This network does not even require any calculation to show that $G_{NOP}^{male} = G_{NOP}^{female}=0$; everyone has exactly one partner. In a Muslim society, where men can have up to four wives, $G_{NOP}^{male}$ will be higher, while $G_{NOP}^{female}$ still remains zero.

Random Sex Networks vs. Power Law Networks

For a random network (uniformly random pairings, uniformly random SMV), we observe highly unrealistic results. We observe that the Gini coefficients are very nearly zero, corresponding to a sexual utopia. Of course, this is not how the real world works, as people do not have sex with random people off the street.
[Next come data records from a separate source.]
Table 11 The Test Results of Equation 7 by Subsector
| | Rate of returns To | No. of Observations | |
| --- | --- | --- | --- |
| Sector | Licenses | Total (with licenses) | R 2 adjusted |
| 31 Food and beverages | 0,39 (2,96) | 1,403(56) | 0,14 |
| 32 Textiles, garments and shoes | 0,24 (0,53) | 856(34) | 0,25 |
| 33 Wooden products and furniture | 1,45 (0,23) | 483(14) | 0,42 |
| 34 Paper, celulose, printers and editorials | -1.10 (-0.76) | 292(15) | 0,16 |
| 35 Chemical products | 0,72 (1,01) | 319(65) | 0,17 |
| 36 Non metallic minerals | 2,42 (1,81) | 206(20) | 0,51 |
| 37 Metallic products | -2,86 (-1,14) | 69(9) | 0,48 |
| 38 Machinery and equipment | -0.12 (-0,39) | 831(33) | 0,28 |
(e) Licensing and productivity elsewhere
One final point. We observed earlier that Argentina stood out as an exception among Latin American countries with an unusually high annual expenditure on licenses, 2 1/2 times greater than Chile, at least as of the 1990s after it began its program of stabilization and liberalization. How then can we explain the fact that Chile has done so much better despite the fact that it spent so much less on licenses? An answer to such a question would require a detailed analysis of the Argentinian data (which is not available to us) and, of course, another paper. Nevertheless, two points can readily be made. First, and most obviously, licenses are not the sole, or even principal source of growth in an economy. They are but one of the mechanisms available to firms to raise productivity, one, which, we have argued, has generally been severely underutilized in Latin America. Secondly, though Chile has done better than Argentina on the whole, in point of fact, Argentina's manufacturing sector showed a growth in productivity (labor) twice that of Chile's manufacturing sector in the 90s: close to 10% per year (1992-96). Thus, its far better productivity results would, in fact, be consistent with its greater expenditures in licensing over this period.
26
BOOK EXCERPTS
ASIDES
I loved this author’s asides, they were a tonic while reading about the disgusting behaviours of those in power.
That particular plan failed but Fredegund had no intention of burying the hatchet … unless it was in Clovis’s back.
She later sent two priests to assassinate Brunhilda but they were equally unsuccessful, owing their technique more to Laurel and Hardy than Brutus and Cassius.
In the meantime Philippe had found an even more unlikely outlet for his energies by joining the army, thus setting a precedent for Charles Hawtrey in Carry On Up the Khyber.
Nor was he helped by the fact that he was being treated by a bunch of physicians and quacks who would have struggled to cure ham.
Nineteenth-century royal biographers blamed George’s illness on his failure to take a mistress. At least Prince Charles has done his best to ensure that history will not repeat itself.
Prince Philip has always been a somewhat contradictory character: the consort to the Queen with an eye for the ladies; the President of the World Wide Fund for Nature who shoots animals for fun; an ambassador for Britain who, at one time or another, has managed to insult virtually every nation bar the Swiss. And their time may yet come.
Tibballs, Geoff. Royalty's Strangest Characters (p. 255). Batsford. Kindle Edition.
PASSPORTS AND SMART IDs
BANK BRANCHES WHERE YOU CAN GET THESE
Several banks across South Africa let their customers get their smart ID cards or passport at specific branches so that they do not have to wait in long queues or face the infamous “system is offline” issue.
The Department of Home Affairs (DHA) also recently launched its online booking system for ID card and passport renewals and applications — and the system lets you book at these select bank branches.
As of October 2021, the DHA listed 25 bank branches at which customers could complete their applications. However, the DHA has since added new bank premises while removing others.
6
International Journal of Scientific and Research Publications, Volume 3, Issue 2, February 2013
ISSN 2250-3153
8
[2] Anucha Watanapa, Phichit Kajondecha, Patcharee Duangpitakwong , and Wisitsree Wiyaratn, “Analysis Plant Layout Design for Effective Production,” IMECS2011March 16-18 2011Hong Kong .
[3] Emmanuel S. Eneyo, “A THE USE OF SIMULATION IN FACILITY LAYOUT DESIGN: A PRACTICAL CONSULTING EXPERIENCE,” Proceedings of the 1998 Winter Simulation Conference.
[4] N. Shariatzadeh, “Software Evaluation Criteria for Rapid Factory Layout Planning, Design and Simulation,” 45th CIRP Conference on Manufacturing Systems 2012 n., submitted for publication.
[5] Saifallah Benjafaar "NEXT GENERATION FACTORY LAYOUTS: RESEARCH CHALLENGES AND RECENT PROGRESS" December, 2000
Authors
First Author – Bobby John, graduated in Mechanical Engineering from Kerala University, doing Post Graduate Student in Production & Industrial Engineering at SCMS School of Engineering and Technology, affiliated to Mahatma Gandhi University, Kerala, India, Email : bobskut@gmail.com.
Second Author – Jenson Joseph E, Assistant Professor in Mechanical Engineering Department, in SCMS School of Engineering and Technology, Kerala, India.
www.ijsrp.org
The type of network that we have today in Western society, and likely what Devlin is referring to, is a power-law network. Power-law networks are characterized by the power-law distribution of the degree; in this case, degree of a node is the number of sex partners. Power-law networks follow the type of mating mechanism that Devlin claims is at work in Western society today; a small number of men are hogging all the women. The mechanism which generates power-law networks is known as “preferential attachment” – women are more likely to have sex with a man who has already had sex with a large number of partners, and the more partners he has, the greater his likelihood of mating with a female he finds attractive. Having a high degree demonstrates higher value, and thus make a female more pliant. Power-law networks are wracked by inequality. Most of the males only have a few sex partners, while a small number of men are deflowering females left and right.